Against the consensually expected empathy, Brun claims that being “outside oneself” (the chapter “A l’écart de soi”) might provide the opportunity for a significantly mutative psychoanalytic move. According to her, a dissociative state due to real traumatic situations (death, sickness, suicide, displacement, separations) may lead to inconceivable explorations between analyst and analysand. Brun’s work validates, without direct acknowledgment, much of the contemporary psychoanalytic literature on dissociation, which is viewed as a form of relatedness through “not-me-ness.”
Another form of dissociation she observes is the body reaction. Rather than invoking a causal relation between psyche and soma, Brun thinks sickness in fact creates a rupture, a dissociation, in their relatedness. The body becomes an outsider, unheimlich, and follows its own disregulation, leaving the psyche helpless and powerless. Brun argues that one can physically identify with the dead body of someone cherished and that this experience makes us feel outside our body. She illustrates this argument with poignant clinical examples of patients whose analysts had died and who resume analysis to recover their own body.

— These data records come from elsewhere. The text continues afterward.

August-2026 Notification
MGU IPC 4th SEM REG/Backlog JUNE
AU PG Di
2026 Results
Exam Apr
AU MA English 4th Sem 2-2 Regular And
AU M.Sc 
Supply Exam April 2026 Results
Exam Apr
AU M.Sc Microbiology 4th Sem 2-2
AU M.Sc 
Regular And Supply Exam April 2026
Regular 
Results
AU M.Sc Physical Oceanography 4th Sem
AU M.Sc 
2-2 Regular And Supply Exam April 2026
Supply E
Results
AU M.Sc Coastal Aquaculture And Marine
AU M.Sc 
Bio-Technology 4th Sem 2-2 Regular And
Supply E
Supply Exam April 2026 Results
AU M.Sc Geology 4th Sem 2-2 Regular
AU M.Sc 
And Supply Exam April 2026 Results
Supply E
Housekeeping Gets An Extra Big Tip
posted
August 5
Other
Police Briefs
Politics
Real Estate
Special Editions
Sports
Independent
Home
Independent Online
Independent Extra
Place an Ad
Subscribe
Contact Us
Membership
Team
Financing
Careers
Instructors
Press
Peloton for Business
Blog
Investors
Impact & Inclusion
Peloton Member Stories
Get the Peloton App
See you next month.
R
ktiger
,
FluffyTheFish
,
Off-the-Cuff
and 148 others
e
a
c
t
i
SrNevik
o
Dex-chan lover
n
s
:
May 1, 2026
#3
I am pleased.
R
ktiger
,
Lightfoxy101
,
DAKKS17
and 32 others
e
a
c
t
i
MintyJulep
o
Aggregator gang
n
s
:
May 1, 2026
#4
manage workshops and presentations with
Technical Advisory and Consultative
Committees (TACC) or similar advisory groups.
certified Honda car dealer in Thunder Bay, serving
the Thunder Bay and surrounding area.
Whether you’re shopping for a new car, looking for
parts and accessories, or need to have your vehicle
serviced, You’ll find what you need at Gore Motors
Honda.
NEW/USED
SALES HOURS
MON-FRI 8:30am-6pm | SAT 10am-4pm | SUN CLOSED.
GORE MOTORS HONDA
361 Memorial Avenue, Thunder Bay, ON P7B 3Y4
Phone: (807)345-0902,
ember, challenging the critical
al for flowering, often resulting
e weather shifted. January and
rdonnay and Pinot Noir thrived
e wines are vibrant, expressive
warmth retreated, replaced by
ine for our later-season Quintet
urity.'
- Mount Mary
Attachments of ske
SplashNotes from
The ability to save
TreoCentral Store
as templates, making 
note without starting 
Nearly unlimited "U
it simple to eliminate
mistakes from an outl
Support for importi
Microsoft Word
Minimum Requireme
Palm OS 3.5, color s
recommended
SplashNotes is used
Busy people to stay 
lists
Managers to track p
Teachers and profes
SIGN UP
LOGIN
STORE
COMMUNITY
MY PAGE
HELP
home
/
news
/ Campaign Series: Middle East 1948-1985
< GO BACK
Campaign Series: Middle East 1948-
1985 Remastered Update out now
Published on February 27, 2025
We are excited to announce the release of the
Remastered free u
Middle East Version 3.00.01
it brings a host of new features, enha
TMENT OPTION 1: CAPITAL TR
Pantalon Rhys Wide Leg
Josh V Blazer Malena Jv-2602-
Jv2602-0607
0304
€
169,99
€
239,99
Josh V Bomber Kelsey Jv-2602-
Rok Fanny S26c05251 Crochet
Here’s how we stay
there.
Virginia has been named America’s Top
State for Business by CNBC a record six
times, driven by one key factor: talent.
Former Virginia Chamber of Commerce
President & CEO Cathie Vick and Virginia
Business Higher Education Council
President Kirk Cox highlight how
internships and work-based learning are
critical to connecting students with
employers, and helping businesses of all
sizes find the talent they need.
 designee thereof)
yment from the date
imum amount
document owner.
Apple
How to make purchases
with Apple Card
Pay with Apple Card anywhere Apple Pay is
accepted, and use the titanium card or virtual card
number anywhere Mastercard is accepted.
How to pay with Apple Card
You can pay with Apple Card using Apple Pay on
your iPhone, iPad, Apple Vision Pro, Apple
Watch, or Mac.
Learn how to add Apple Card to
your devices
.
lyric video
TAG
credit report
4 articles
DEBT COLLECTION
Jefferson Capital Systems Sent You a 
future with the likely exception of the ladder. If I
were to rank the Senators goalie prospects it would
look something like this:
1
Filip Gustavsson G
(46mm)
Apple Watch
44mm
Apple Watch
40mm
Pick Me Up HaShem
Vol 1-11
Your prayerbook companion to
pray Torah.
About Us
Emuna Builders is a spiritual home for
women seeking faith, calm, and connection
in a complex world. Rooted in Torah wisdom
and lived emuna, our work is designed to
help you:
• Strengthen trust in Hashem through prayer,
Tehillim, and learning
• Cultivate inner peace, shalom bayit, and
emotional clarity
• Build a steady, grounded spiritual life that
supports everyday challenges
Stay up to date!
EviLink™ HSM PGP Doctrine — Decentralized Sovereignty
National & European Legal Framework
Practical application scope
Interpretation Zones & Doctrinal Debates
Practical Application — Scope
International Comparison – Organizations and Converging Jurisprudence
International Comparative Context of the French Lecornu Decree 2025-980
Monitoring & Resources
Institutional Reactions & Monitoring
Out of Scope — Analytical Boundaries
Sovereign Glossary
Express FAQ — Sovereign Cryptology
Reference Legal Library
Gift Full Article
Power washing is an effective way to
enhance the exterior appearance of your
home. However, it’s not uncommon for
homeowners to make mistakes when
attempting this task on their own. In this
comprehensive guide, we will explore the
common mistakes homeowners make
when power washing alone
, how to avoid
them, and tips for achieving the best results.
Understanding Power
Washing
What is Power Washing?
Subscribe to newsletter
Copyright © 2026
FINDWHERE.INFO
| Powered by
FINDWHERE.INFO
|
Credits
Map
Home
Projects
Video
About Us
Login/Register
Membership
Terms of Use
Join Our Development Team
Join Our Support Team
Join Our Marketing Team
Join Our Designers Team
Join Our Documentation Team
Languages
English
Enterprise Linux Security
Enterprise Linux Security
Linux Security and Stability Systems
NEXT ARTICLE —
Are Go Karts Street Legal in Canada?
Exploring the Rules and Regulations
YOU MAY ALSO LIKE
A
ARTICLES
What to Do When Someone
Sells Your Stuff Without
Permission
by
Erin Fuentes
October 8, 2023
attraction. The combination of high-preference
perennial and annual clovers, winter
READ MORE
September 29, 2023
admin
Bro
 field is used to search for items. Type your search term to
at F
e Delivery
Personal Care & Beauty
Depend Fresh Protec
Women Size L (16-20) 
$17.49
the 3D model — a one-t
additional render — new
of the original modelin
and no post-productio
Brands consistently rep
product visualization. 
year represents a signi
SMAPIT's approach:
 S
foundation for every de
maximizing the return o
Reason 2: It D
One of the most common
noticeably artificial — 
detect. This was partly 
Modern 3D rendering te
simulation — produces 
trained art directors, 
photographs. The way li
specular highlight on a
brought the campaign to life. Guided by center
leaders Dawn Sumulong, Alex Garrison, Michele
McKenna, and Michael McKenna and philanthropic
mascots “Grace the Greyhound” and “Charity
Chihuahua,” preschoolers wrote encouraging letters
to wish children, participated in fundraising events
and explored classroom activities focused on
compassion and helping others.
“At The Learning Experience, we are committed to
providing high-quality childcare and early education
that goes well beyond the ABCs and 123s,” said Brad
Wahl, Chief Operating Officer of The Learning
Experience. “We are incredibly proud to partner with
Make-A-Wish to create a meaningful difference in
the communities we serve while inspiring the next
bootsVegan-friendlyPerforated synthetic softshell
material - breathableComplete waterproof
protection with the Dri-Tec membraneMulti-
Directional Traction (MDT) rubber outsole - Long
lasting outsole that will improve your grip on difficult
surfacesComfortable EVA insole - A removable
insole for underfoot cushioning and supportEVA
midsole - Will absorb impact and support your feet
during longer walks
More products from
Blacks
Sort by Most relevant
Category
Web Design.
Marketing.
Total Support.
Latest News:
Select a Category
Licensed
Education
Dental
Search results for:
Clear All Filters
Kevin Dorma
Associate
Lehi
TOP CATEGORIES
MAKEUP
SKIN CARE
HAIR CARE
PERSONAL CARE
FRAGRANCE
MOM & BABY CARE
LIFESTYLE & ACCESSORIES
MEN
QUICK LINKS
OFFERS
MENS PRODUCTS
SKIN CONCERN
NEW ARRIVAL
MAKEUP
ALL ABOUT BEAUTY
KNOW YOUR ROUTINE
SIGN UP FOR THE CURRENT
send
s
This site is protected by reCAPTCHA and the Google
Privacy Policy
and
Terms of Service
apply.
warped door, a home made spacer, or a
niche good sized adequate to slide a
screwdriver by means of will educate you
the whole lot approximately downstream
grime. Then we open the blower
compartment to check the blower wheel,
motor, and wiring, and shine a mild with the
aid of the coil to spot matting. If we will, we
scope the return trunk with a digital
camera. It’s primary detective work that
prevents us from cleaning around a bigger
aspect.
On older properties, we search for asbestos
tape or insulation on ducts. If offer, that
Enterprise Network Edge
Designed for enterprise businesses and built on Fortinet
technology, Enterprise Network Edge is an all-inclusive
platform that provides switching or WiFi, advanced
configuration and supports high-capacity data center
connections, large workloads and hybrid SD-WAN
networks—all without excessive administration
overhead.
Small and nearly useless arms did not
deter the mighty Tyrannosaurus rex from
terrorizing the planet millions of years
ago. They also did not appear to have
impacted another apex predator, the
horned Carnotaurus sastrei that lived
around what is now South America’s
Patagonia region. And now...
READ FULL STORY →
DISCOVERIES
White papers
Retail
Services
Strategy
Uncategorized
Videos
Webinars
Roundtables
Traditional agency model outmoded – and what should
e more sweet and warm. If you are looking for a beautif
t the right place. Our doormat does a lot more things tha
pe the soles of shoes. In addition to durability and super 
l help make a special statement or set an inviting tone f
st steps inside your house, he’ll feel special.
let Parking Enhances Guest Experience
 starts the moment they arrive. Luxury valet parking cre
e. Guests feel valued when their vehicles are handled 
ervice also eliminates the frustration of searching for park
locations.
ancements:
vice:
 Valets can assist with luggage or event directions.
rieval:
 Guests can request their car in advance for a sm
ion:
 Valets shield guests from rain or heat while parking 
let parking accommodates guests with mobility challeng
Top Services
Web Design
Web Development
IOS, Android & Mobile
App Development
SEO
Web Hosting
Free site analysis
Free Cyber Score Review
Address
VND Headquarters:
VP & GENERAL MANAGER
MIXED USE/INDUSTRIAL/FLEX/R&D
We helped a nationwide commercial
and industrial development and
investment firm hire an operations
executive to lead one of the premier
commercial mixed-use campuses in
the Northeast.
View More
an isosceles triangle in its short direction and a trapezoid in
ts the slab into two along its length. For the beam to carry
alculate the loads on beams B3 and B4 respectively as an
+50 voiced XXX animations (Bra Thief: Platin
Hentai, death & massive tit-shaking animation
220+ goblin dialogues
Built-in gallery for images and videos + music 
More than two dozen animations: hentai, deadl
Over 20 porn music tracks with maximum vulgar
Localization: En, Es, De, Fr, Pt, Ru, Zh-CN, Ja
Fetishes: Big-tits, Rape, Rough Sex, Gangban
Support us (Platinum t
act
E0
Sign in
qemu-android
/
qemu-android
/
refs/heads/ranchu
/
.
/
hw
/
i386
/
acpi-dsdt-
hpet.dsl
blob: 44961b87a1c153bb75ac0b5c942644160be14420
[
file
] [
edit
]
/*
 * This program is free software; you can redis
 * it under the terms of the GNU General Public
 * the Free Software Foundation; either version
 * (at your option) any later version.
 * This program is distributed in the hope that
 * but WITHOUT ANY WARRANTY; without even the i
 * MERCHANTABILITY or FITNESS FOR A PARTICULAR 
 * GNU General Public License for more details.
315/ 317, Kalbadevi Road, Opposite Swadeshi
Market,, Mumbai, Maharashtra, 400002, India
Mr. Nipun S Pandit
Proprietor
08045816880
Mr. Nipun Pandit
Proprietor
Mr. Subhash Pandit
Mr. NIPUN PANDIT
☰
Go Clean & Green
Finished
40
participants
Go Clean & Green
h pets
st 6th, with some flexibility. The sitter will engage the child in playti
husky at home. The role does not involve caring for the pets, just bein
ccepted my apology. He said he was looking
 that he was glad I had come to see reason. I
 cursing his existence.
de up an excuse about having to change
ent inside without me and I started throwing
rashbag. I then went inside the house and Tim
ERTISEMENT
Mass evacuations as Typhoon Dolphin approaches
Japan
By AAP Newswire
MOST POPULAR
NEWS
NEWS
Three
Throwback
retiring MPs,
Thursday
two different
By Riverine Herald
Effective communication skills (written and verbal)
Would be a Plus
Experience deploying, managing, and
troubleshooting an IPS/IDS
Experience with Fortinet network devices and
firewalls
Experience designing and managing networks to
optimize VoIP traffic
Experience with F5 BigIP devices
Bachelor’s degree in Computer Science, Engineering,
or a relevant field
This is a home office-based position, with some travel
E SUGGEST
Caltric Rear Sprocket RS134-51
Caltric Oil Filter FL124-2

Brun defines psychoanalytic work as a movement back and forth, within and without, the transference between oneself and the other. The timelessness of the mutative connections among the analyst and her patients is the main argument of this essay.
However, Brun also evokes situations of alterity in this dyadic vision of the analytic work (the chapter “La part de l’autre en soi”). Brun takes supervision as an illustration of intrusiveness of an additional player in the unconscious identifications of analyst and patient. Money can also be understood, according to Brun, as an intruder in the relationship, inasmuch as money is the guarantee of the illusionary nature of the analytic relationship and is at the same time a reminder of its limited reality: the analyst has a separate life. Finally, Brun concludes in her last two chapters that the psychoanalytic dyad (la communauté, in Maurice Blanchot’s terms [1984]) transcends the limits of the here and now of the process and leaves traces of the other in analysand and analyst that endure over the years. In this very personal essay, Brun has retraced the links left over time, and après-coup, between the circumstances of her life and her patients’ lives.
Beyond the novelty of a new genre in psychoanalytic literature, this biographical essay on a clinical practice brings to the fore the role of the analyst’s mind and body in the patient’s treatment. The courage Brun displays in such an honest professional and personal exposure is edifying and worthy of admiration.